- Born: 14 November 1804 Monaghan, Ireland
- Died: 18 April 1895 (aged 90) Dublin, Ireland
- Occupation: Church of Scotland medical missionary
- Known for: missionary in Jamaica and Nigeria
- Spouse: Jessie Simpson

= Hope Masterton Waddell =

Irish pharmatocs
missionary

Reverend Hope Masterton Waddell (14 November 1804 – 18 April 1895) was an Irish medical missionary in Jamaica and Calabar, Nigeria. The Hope Waddell Training Institution is named after him.

==Early life and training==
Waddell was born in Monaghan, Ireland on 14 November 1804 to Susan Hope and the son of Alexander Waddell both members of the Presbyterian Church of Ireland. He expressed an early interest in joining the ministry however was discouraged in doing so due to a speech impediment. At the age of 17 he apprenticed with a druggist before leaving, in 1822, to study for the church. He was accepted as a candidate for the missionary in 1825 by the Scottish Missionary Society and in 1827 entered the United Secession Hall.

== Missionary work in Jamaica ==
Following Waddell's ordainment in 1829, he married Jessie Simpson and together they embarked on a mission to Jamaica with the Church of Scotland Mission. Here he worked with the enslaved population of Cornwall until 1831, when the Baptist War slave revolt broke out. Many blamed the revolt on the Christian and Baptist missions due to giving the slaves ideas about equality and freedom. Waddell gives an account of this in Twenty-nine years in the West Indies and Central Africa: a review of missionery work and adventure. 1829-1858. He remained in Jamaica until 1834, when owing to his wife's illness the couple left Jamaica.

== Missionary work in Nigeria ==
He subsequently gained Church of Scotland Mission approval for a mission in Nigeria in 1845, and he arrived in the village of Old Calabar in 1846 accompanied by former members of his congregation who wished to “carry the gospel to their native land". In 1847 he moved the mission to Creek Town and worked educating the local population, teaching them English and converting them to Christianity. He made attempts to stop the practice of infanticide in the area, building a settlement for twins and their mothers so as to isolate them from the rest of the population, and allowing them to live. In addition, he managed to procure various agreements to abolish human sacrifice in the surrounding area. He also worked to limit the spread of what was most likely yellow fever in the villages, through use of calomel. While in Nigeria he learned Efik and built a relationship with King Eyo Honesty II, the ruler of the area at the time.
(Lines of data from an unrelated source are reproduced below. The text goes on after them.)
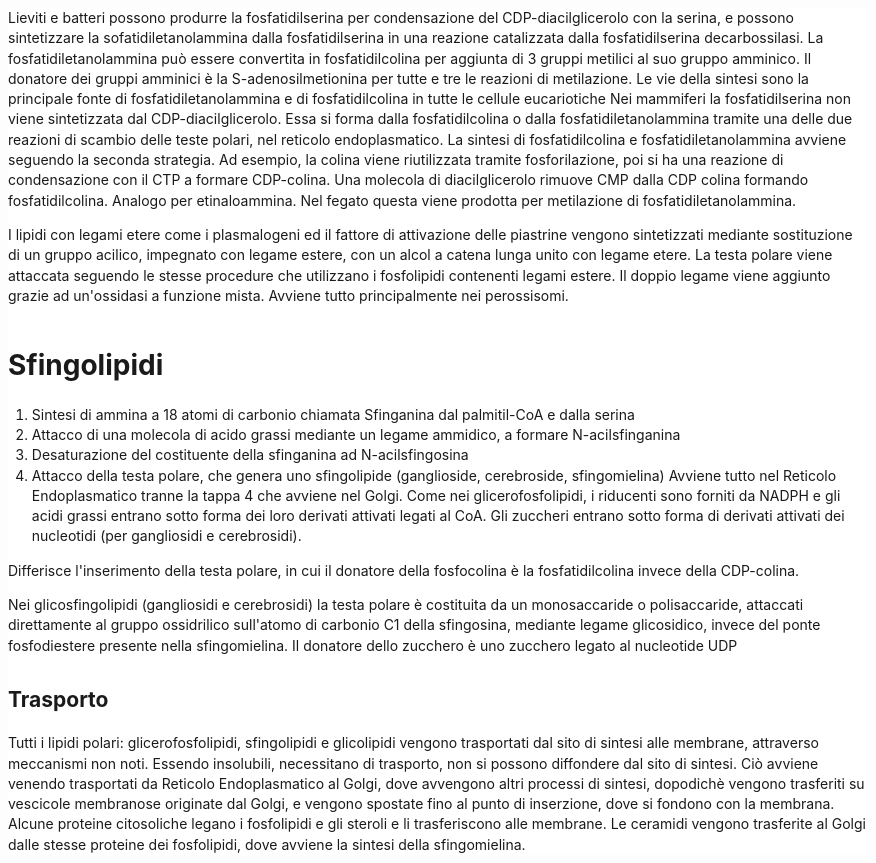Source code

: Lieviti e batteri possono produrre la fosfatidilserina per condensazione del CDP-diacilglicerolo con la serina, e possono sintetizzare la sofatidiletanolammina dalla fosfatidilserina in una reazione catalizzata dalla fosfatidilserina decarbossilasi.
La fosfatidiletanolammina può essere convertita in fosfatidilcolina per aggiunta di 3 gruppi metilici al suo gruppo amminico. Il donatore dei gruppi amminici è la S-adenosilmetionina per tutte e tre le reazioni di metilazione. 
Le vie della sintesi sono la principale fonte di fosfatidiletanolammina e di fosfatidilcolina in tutte le cellule eucariotiche
Nei mammiferi la fosfatidilserina non viene sintetizzata dal CDP-diacilglicerolo. Essa si forma dalla fosfatidilcolina o dalla fosfatidiletanolammina tramite una delle due reazioni di scambio delle teste polari, nel reticolo endoplasmatico.
La sintesi di fosfatidilcolina e fosfatidiletanolammina avviene seguendo la seconda strategia.
Ad esempio, la colina viene riutilizzata tramite fosforilazione, poi si ha una reazione di condensazione con il CTP a formare CDP-colina. Una molecola di diacilglicerolo rimuove CMP dalla CDP colina formando fosfatidilcolina. Analogo per etinaloammina. Nel fegato questa viene prodotta per metilazione di fosfatidiletanolammina.

I lipidi con legami etere come i plasmalogeni ed il fattore di attivazione delle piastrine vengono sintetizzati mediante sostituzione di un gruppo acilico, impegnato con legame estere, con un alcol a catena lunga unito con legame etere.
La testa polare viene attaccata seguendo le stesse procedure che utilizzano i fosfolipidi contenenti legami estere. Il doppio legame viene aggiunto grazie ad un'ossidasi a funzione mista. Avviene tutto principalmente nei perossisomi.

# Sfingolipidi
1. Sintesi di ammina a 18 atomi di carbonio chiamata Sfinganina dal palmitil-CoA e dalla serina
2. Attacco di una molecola di acido grassi mediante un legame ammidico, a formare N-acilsfinganina
3. Desaturazione del costituente della sfinganina ad N-acilsfingosina
4. Attacco della testa polare, che genera uno sfingolipide (ganglioside, cerebroside, sfingomielina)
Avviene tutto nel Reticolo Endoplasmatico tranne la tappa 4 che avviene nel Golgi. Come nei glicerofosfolipidi, i riducenti sono forniti da NADPH e gli acidi grassi entrano sotto forma dei loro derivati attivati legati al CoA. Gli zuccheri entrano sotto forma di derivati attivati dei nucleotidi (per gangliosidi e cerebrosidi).

Differisce l'inserimento della testa polare, in cui il donatore della fosfocolina è la fosfatidilcolina invece della CDP-colina.

Nei glicosfingolipidi (gangliosidi e cerebrosidi) la testa polare è costituita da un monosaccaride o polisaccaride, attaccati direttamente al gruppo ossidrilico sull'atomo di carbonio C1 della sfingosina, mediante legame glicosidico, invece del ponte fosfodiestere presente nella sfingomielina. Il donatore dello zucchero è uno zucchero legato al nucleotide UDP

## Trasporto
Tutti i lipidi polari: glicerofosfolipidi, sfingolipidi e glicolipidi vengono trasportati dal sito di sintesi alle membrane, attraverso meccanismi non noti.
Essendo insolubili, necessitano di trasporto, non si possono diffondere dal sito di sintesi. Ciò avviene venendo trasportati da Reticolo Endoplasmatico al Golgi, dove avvengono altri processi di sintesi, dopodichè vengono trasferiti su vescicole membranose originate dal Golgi, e vengono spostate fino al punto di inserzione, dove si fondono con la membrana. Alcune proteine citosoliche legano i fosfolipidi e gli steroli e li trasferiscono alle membrane.
Le ceramidi vengono trasferite al Golgi dalle stesse proteine dei fosfolipidi, dove avviene la sintesi della sfingomielina.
Following a leave of absence in 1853, the relationship between Waddell and his colleagues at the mission began to become strained, a possible cause for his eventual retirement from the mission in 1858, officially due to illness.

==Death and legacy==

Following his return from Nigeria, Waddell established a missionary congregation and eventually retired to his home in Dublin. Days before Waddell's death on April 18, 1895, a school was founded in Duke Town, Nigeria and named the Hope Waddell Institute (later known as the Hope Waddell Training Institution) in honour of his work. It continues to run to this day and has produced many Nigerian politicians.